Les efforts de la tutelle ciblent une meilleure organisation du secteur de l’importation et la limitation des importations en 2018 autour de 30 à 35 milliards de dollars. Selon le ministre, l’importation de certains produits sera suspendue complètement et définitivement.

Le ministre n’a pas donné de détails concernant la nature de ces produits dont l’arrêt de l’importation sera annoncé par décret. Le projet de loi de finances, qui est en cours d’examen, propose un support juridique pour l’application des droits douaniers sur 32 produits et les taxes internes sur la consommation concernant certains autres produits, outre l’établissement d’une liste de 10 produits avec étiquettes.

Le ministre a précisé qu’une liste de 24 produits est soumise aux licences d’importation, ajoutant que le volume des produits à importer sera fixé à chaque début d’année conformément aux besoins du pays.

Il sera ensuite procédé à leur distribution par voie de vente aux enchères. Cette liste est en cours d’élaboration et sera annoncée avant sa publication dans le journal officiel aux fins de garantir plus de transparence dans l’opération.

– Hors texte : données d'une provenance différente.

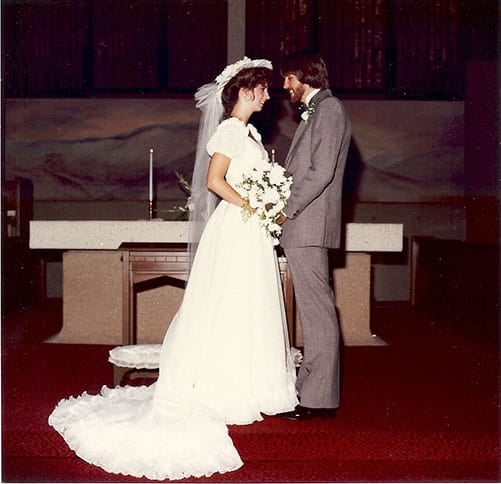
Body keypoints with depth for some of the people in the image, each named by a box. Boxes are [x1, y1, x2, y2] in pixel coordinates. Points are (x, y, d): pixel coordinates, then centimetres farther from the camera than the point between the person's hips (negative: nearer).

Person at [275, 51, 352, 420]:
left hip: (309, 225, -10)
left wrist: (288, 209, -12)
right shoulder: (315, 111, 22)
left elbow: (321, 172, -18)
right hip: (300, 227, 10)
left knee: (318, 311, -7)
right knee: (312, 311, 12)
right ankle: (312, 387, 19)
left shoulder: (329, 108, -8)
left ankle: (320, 398, -3)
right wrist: (287, 210, 10)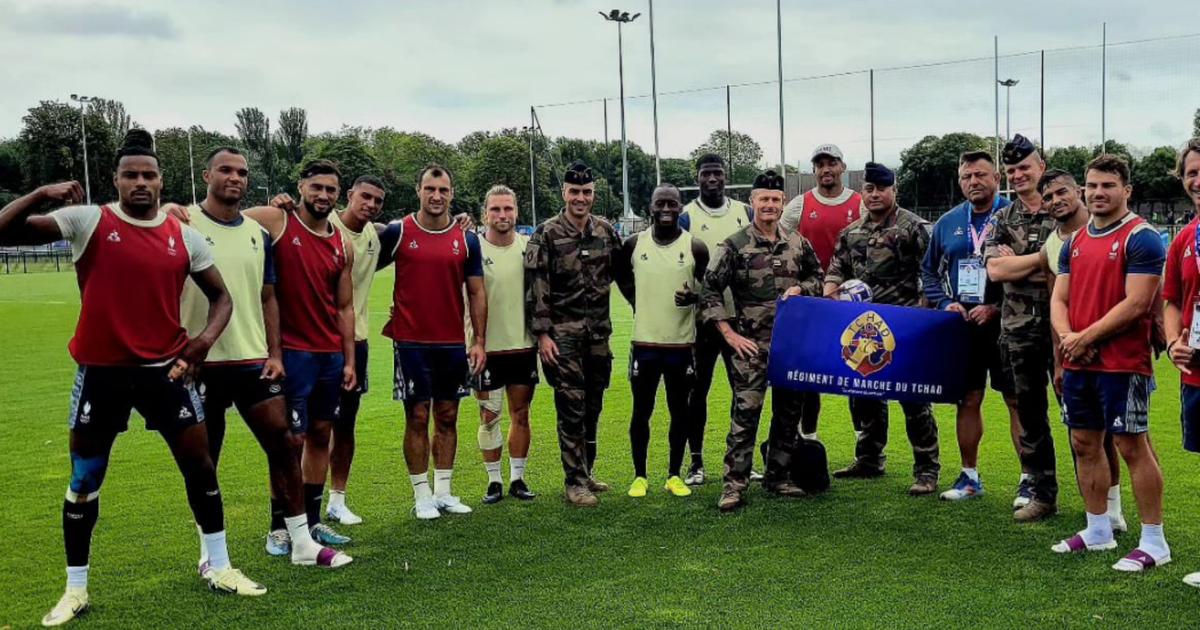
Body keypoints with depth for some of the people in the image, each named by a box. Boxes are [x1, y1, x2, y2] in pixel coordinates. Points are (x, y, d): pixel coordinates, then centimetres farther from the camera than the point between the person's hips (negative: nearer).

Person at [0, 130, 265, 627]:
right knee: (84, 480, 7)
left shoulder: (184, 236, 2)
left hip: (165, 369, 2)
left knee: (199, 464, 6)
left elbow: (220, 295, 11)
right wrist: (42, 194, -28)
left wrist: (207, 336, -8)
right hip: (101, 371, -2)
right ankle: (75, 589, 23)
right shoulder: (88, 221, -6)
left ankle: (219, 568, 24)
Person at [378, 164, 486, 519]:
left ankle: (444, 492, 19)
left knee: (447, 417, 9)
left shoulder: (466, 239, 5)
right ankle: (422, 496, 11)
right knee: (417, 417, 1)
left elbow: (476, 292, 7)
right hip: (411, 342, -3)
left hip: (453, 343, 3)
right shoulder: (397, 233, -3)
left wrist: (479, 341, 1)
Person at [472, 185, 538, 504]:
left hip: (524, 345, 3)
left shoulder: (529, 246, 3)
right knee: (489, 416, 4)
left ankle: (518, 479, 20)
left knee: (521, 414, 9)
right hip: (487, 347, -3)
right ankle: (494, 481, 16)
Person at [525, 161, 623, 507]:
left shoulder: (606, 231, 6)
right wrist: (542, 334, -12)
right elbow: (535, 287, -9)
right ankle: (574, 482, 5)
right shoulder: (547, 234, -8)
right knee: (571, 408, -4)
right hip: (563, 333, -5)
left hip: (598, 332, 5)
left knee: (592, 407, 12)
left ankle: (586, 471, 26)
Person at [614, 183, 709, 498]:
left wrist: (694, 297, -16)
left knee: (679, 411, 8)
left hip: (681, 343, 0)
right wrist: (636, 300, 7)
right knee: (641, 411, 7)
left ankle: (674, 476, 21)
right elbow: (620, 275, 19)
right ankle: (639, 476, 19)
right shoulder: (633, 244, 0)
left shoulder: (695, 247, -4)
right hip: (644, 342, 1)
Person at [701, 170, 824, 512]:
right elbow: (710, 291, -6)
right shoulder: (734, 246, -5)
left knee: (789, 412, 11)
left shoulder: (798, 244, 8)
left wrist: (800, 289, -2)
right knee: (745, 413, -8)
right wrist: (730, 335, -10)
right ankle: (735, 484, -1)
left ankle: (778, 477, 24)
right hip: (752, 344, -5)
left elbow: (817, 276, 21)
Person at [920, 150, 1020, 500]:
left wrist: (996, 307, -15)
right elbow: (928, 270, 19)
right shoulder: (947, 223, 11)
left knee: (1018, 400, -1)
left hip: (1004, 324, -4)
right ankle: (969, 476, 22)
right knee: (968, 400, 11)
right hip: (962, 326, 5)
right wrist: (945, 303, 2)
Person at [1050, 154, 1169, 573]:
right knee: (1084, 444, 13)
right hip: (1078, 363, 7)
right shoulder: (1076, 241, 13)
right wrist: (1066, 336, -7)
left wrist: (1085, 338, -14)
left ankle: (1154, 542, 7)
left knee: (1133, 446, -3)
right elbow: (1059, 298, 12)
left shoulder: (1141, 238, -9)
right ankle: (1098, 531, 26)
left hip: (1122, 363, -7)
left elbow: (1136, 304, -17)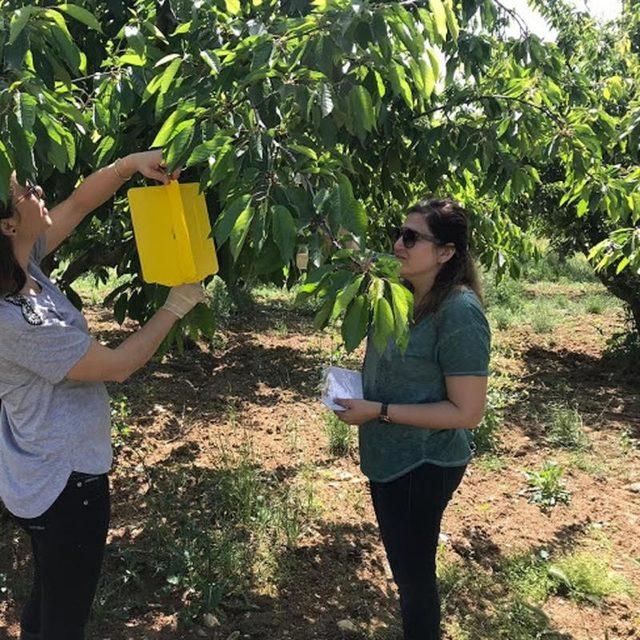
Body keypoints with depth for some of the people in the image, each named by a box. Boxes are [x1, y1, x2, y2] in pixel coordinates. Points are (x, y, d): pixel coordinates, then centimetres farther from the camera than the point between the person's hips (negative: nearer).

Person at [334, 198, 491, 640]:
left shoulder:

L’on recense 1000 importateurs au niveau national et 40 d’entre eux assurent la couverture de 40 % des activités économiques du pays à l’instar du groupe Sonatrach et l’Office national des aliments du bétail, outre des importateurs privés.

Vingt produits représentent 51 % de la facture globale des importations au niveau national, a estimé M. Benmeradi qui a affirmé que certains produits de luxe qui alourdissent la facture des produits importés seront interdits à l’instar des « grains de tournesol » dont la valeur d’importation a atteint 25 millions de dollars, la « mayonnaise » (20 millions de dollars) et le « chewing-gum » (25 millions de dollars).

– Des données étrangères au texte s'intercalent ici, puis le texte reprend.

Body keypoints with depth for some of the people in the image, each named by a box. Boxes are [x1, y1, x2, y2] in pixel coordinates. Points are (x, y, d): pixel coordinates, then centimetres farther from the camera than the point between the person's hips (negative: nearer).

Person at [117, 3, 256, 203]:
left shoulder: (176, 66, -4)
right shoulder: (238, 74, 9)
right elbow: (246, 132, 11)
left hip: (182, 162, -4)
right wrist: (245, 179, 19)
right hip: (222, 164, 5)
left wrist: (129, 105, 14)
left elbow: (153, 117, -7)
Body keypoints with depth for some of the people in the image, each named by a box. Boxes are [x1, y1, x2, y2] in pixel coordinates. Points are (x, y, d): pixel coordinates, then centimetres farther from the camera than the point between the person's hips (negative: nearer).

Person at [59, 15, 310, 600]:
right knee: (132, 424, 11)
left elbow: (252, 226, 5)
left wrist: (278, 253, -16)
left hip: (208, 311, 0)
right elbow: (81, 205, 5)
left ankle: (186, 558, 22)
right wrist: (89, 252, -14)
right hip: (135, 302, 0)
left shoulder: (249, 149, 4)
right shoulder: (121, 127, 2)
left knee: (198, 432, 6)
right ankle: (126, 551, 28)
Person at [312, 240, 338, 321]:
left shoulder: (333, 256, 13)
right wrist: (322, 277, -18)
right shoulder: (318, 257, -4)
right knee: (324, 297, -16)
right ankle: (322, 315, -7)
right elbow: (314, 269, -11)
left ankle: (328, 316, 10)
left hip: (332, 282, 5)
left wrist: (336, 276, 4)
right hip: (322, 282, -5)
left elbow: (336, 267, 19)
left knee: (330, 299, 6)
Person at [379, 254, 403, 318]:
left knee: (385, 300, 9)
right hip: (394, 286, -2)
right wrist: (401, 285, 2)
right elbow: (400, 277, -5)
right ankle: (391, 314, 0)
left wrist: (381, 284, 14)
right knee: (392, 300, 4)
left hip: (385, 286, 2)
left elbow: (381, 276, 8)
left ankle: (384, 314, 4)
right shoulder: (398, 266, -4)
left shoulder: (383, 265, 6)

Deux certificats seront introduits sur les produits importés

Parallèlement à cette politique de réduction des importations, le secteur du Commerce se penche sur les moyens d’introduire deux nouveaux certificats sur les produits importés que les importateurs auront à se faire délivrer.

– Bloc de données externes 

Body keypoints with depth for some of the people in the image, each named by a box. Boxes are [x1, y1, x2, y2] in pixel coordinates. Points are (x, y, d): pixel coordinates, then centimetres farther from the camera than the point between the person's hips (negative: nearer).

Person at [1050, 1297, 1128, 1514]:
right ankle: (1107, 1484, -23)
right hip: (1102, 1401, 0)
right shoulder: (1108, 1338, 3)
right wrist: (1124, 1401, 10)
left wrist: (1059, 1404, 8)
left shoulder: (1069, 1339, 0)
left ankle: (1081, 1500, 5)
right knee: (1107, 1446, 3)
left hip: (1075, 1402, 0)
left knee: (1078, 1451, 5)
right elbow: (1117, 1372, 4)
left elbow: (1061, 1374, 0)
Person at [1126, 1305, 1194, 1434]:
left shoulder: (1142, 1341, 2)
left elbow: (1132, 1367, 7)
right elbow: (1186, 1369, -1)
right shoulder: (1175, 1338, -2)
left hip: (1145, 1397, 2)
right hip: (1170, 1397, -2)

Selon le ministre Benmeradi, cette procédure vise à garantir la qualité du produit importé. Le premier certificat concerne la commercialisation du produit importé dans le pays d’origine et le deuxième les prix d’achat au pays d’origine.

Pour le contrôle de qualité des produits en vente sur le marché national, le secteur dispose de 25 laboratoires de contrôle de qualité au niveau national. Un nombre appelé à atteindre 48 dans les prochaines années.

Ces laboratoires ne disposent pas des moyens nécessaires pour effectuer le contrôle technique, ce qui amène le secteur à faire appel aux laboratoires des services de police et de gendarmerie. On examine la possibilité de recourir aux laboratoires des universités.

S’agissant de la régulation du marché, le ministre a précisé qu’il est impératif d’aménager des espaces réservés aux activités commerciales, ajoutant que 1500 marchés (gros-détail-proximité…etc.) ont été recensés, alors que les besoins sont de 1500 autres pour réguler le marché. Il a ajouté que 1000 marchés anarchiques ont été éradiqués sur un total de 1500.

Les services du Commerce ont recensé 54 000 opérateurs qui activaient sur les 1 000 marchés anarchiques éradiqués et qui ont été intégrés dans le programme des nouveaux marchés. 290 nouveaux marchés sont en cours de réalisation.

Quant à la spéculation, le ministre a précisé que 50% des produits agricoles, fruits et légumes, sont commercialisés en dehors des marchés de gros, ce qui entraîne l’anarchie dans certains marchés.

S’agissant de la contrebande des produits nationaux et des produits subventionnés, le ministre a mis en avant la coopération avec les services de sécurité au niveau des frontières pour lutter contre ce fléau, soulignant que la nouvelle politique de ciblage des subventions est à même de contribuer à faire face à la contrebande.

Dans ce contexte, le ministre a affirmé que le gouvernement à toute la latitude de prendre des mesures conservatoires pour protéger la balance des paiements.

Par ailleurs, des députés ont émis des appréhensions au sujet de l’adhésion de l’Algérie à l’OMC, tandis que d’autres ont encouragé cette adhésion, arguant que le retard ne sert pas l’économie nationale qui s’est ouverte au commerce extérieure avant même son adhésion à l’Organisation. D’autres ont mis l’accent sur l’impératif de revoir et réévaluer l’accord d’association Algérie-UE.